Over the following decades, aviation and aircraft manufacturing continued to drive expansion of the city. In 1934, Stearman's Wichita facilities became part of Boeing which would become the city's largest employer. Initial construction of Wichita Municipal Airport finished southeast of the city in 1935. During World War II, the site hosted Wichita Army Airfield and Boeing Airplane Company Plant No. 1. The city experienced a population explosion during the war when it became a major manufacturing center for the Boeing B-29 bomber. In 1951, the U.S. Air Force announced plans to assume control of the airport to establish McConnell Air Force Base. By 1954, all non-military air traffic had shifted to the new Wichita Mid-Continent Airport west of the city.[14] In 1962, Lear Jet Corporation opened with its plant adjacent to the new airport.


Throughout the late 19th and 20th centuries, several other prominent businesses and brands had their origins in Wichita. A. A. Hyde founded health care products maker Mentholatum in Wichita in 1889. Sporting goods and camping gear retailer Coleman started in the city in the early 1900s.[15] A number of fast food franchises started in Wichita in the 1950s and 1960s including Pizza Hut in 1958. In the 1970s and 1980s, the city became a regional center of health care and medical research.[15]

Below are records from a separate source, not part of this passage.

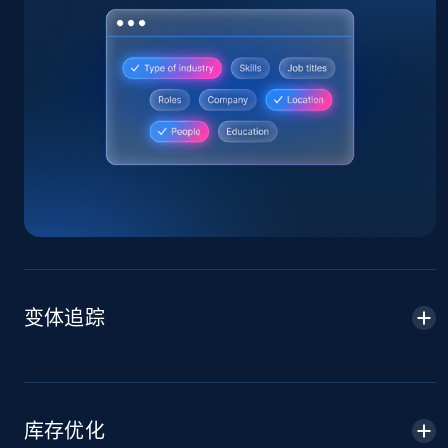
Amazon products global dataset
Title, Seller name, Brand, Description, Initial
price, Currency, Availability, Reviews count, and
more.
2.1K+
375+
立即开始
Amazon products global dataset - Collects
变体追踪
products by specific category URL
Title, Seller name, Brand, Description, Initial
price, Currency, Availability, Reviews count, and
more.
库存优化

Wichita has been a focal point of national political controversy multiple times in its history. In 1900, famous temperance extremist Carrie Nation struck in Wichita upon learning the city was not enforcing Kansas's prohibition ordinance.[15] The Dockum Drug Store sit-in took place in the city in 1958 with protesters pushing for desegregation. In 1991, thousands of anti-abortion protesters blockaded and held sit-ins at Wichita abortion clinics, particularly the clinic of George Tiller. Tiller was later killed in Wichita by an extremist in 2009.

Except for a slow period in the 1970s, Wichita has continued to grow steadily into the 21st century.[16] In the late 1990s and 2000s, the city government and local organizations began collaborating to re-develop downtown Wichita and older neighborhoods in the city.[8][12] Intrust Bank Arena opened downtown in 2010.

Boeing ended its operations in Wichita in 2014. However, the city remains a national center of aircraft manufacturing with other companies including Spirit AeroSystems and Airbus maintaining facilities in Wichita.[9]

Wichita Mid-Continent Airport was officially renamed Wichita Dwight D. Eisenhower National Airport after the Kansas native and U.S. President in 2015.